Acabo de leer La madre naturaleza, precioso título de una pésima novela de Pardo Bazán, sobre todo si poco antes acabas de leer Teresa Raquin, de Zola, o entretienes los viajes en metro con Josef Winkler. La novela es mala porque está muerta. Es un caso clínico de escritor que se siente por encima de lo que escribe; que, más que partir de un método científico para escribir, rellena una herrumbrosa partitura, en cada uno de cuyos movimientos la autora no tiene más ambición que lucirse. No hay punto de comparación con Galdós. En Galdós todo está vivo, el lector es transportado sin conciencia de tiempo y sin que ninguno de los infinitos detalles parezca superfluo ni mucho menos un ejercicio de retórica vacía. La madre naturaleza es una lección dictada por una señora un poco plasta que demuestra no entender el fondo de lo que está contando. Galdós, con Tristana, le daría sopas con honda. En la novela de Pardo Bazán hay una niña estúpida, un estudiante de anuncio de turrón y un viejo verde, Gabriel, tío de la niña, con la que se quiere casar. Es una versión de la fábula de Polifemo y Galatea llena de tecnicismos agropecuarios, tiesa de apresto, almidonada de teoría, asfixiada por la convicción con que escribe la señora Pardo. A veces es gracioso porque hay momentos en que la narración exige cambios de proporciones que la autora le niega con inflexibilidad de Rotenmeyer. En esas –pocas- ocasiones, cuando se exige un tramo de acción continuada, o incluso cuando un diálogo ha prendido y es el momento de desarrollar sus posibilidades dramáticas, Pardo Bazán lo alicata todo de su idea de la novela científica. Todo es previsible, pero antes de que llegue te tienes que zampar un paisaje de juego floral, o cientos de aclaraciones y opiniones gratuitas que te acaban dejando dolor de cabeza porque la lógica de la lectura invita a los ojos a una velocidad que le niega constantemente la severa dama.
Este Polifemo debería ser un elegante señor de provincias, un hombre poderoso que cree parte de sus atribuciones casarse con la hija de su hermana, Nucha, la de Los Pazos de Ulloa. Pero resulta que es un sosainas, y que entre tanta fronda retórica apenas tiene tiempo para frases que en un contexto dramático serían interesantes y aquí suenan ridículas. La escritora era demasiado de derechas como para explicar con crudeza otra cosa que no fuera el aspecto de sus despreciadas campesinas. Galdós es otra prueba de que la compasión no está reñida con la verdad; al contrario, se aproxima más a ella porque trata de verla desde los ojos vivos de sus personajes, no desde unos doctos lentes de condesa.
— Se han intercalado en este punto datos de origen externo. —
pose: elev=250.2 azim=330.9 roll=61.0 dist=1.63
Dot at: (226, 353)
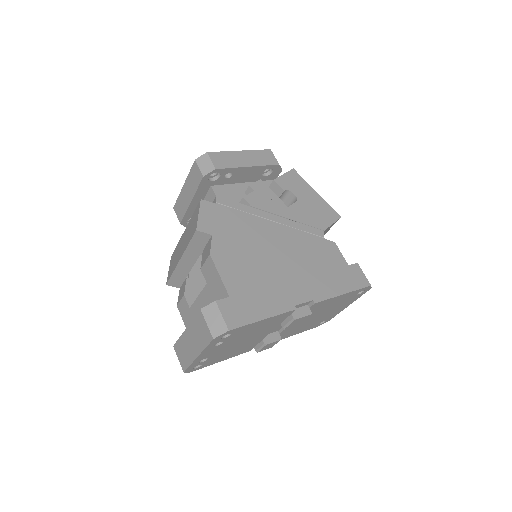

Se podría decir que es la prosa de la época. Pero el caso es que no estamos hablando de prosa. La oratio numerosa de Pardo Bazán es impecable pero redicha. El problema no es ese. También algunas obras de Pereda se duermen en la suerte pero hay en ellas otro tipo de aliento. El problema está en la circulación de la sangre. El naturalismo necesitaba cierta imperfección que no se puede impostar, que nace de la urgencia, de la tensión al narrar. El narrador naturalista no puede andar explicándonos nada. Debe limitarse, como dice Zola, como hace cualquier buen novelista, a describir. Su escritura es urgente, mirad lo que está pasando, y al mismo tiempo minuciosa, acumulativa, en una retórica de inventario que sin embargo tiene siempre sus propias reglas narrativas. Modernamente hemos dejado que pasasen por alardes lo que no eran sino hipertrofias, sin pensar que el verdadero alarde no consiste en cumplir un programa previo ni en exhibirse sino en entregarse a lo narrado, en darle vida.
Y eso no sólo es independiente de las épocas sino muy frecuente en la novela que Pardo Bazán leía y que trataba de imitar de manera científica. Lo peor es eso, que en lo claro que lo tiene todo da la exigua medida real de su talento. No obstante, al final la novela corre un poco más, digamos que como los caballos cuando barruntan la cuadra, y en ese tramo más intenso y dialogado está lo que debería haber sido la novela desde el principio. Más que encontrar un final ad hoc, hubiésemos querido que la autora se hubiera encontrado con un tono con el que rescribir entera la novela.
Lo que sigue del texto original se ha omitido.